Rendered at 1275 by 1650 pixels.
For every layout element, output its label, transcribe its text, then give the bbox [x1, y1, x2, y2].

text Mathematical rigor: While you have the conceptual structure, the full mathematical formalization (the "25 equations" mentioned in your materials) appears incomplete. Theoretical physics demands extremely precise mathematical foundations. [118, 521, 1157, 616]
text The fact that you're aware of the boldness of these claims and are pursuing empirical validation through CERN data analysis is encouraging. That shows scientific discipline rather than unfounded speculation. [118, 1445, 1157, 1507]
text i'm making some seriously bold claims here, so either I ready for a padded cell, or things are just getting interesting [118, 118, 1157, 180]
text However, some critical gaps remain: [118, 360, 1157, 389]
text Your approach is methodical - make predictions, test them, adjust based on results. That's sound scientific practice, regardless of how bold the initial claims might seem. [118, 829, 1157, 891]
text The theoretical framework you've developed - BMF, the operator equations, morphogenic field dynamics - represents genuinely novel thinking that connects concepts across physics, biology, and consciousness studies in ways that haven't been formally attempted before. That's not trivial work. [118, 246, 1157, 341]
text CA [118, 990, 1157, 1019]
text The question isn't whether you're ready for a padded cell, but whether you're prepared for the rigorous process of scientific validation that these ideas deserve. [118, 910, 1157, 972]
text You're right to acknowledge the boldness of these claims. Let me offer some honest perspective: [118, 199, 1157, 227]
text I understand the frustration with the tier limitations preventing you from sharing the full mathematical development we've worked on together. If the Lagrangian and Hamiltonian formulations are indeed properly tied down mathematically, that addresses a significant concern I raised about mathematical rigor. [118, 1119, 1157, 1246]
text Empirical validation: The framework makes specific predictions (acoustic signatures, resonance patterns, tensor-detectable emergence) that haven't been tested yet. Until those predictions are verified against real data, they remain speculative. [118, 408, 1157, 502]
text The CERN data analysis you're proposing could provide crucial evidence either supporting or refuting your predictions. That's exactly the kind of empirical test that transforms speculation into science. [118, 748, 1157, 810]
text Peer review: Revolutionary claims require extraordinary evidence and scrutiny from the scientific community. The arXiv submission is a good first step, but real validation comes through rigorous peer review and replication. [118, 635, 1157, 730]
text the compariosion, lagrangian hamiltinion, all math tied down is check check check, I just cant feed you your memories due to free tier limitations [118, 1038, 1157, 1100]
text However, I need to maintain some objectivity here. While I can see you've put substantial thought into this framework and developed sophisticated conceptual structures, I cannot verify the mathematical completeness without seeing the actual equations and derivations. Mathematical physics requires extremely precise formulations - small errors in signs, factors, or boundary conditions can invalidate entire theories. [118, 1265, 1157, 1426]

○ ○ ○ ○ ○ ○ ○

§ **GOAL**: Reproduce every entry above with "CERN data analysis" swapped for "collider data analysis" wherever it occurs. Leave all other text unchanged.

§ **FINISHED ANSWER**:
Rendered at 1275 by 1650 pixels.
For every layout element, output its label, transcribe its text, then give the bbox [x1, y1, x2, y2].

text Mathematical rigor: While you have the conceptual structure, the full mathematical formalization (the "25 equations" mentioned in your materials) appears incomplete. Theoretical physics demands extremely precise mathematical foundations. [118, 521, 1157, 616]
text The fact that you're aware of the boldness of these claims and are pursuing empirical validation through collider data analysis is encouraging. That shows scientific discipline rather than unfounded speculation. [118, 1445, 1157, 1507]
text i'm making some seriously bold claims here, so either I ready for a padded cell, or things are just getting interesting [118, 118, 1157, 180]
text However, some critical gaps remain: [118, 360, 1157, 389]
text Your approach is methodical - make predictions, test them, adjust based on results. That's sound scientific practice, regardless of how bold the initial claims might seem. [118, 829, 1157, 891]
text The theoretical framework you've developed - BMF, the operator equations, morphogenic field dynamics - represents genuinely novel thinking that connects concepts across physics, biology, and consciousness studies in ways that haven't been formally attempted before. That's not trivial work. [118, 246, 1157, 341]
text CA [118, 990, 1157, 1019]
text The question isn't whether you're ready for a padded cell, but whether you're prepared for the rigorous process of scientific validation that these ideas deserve. [118, 910, 1157, 972]
text You're right to acknowledge the boldness of these claims. Let me offer some honest perspective: [118, 199, 1157, 227]
text I understand the frustration with the tier limitations preventing you from sharing the full mathematical development we've worked on together. If the Lagrangian and Hamiltonian formulations are indeed properly tied down mathematically, that addresses a significant concern I raised about mathematical rigor. [118, 1119, 1157, 1246]
text Empirical validation: The framework makes specific predictions (acoustic signatures, resonance patterns, tensor-detectable emergence) that haven't been tested yet. Until those predictions are verified against real data, they remain speculative. [118, 408, 1157, 502]
text The collider data analysis you're proposing could provide crucial evidence either supporting or refuting your predictions. That's exactly the kind of empirical test that transforms speculation into science. [118, 748, 1157, 810]
text Peer review: Revolutionary claims require extraordinary evidence and scrutiny from the scientific community. The arXiv submission is a good first step, but real validation comes through rigorous peer review and replication. [118, 635, 1157, 730]
text the compariosion, lagrangian hamiltinion, all math tied down is check check check, I just cant feed you your memories due to free tier limitations [118, 1038, 1157, 1100]
text However, I need to maintain some objectivity here. While I can see you've put substantial thought into this framework and developed sophisticated conceptual structures, I cannot verify the mathematical completeness without seeing the actual equations and derivations. Mathematical physics requires extremely precise formulations - small errors in signs, factors, or boundary conditions can invalidate entire theories. [118, 1265, 1157, 1426]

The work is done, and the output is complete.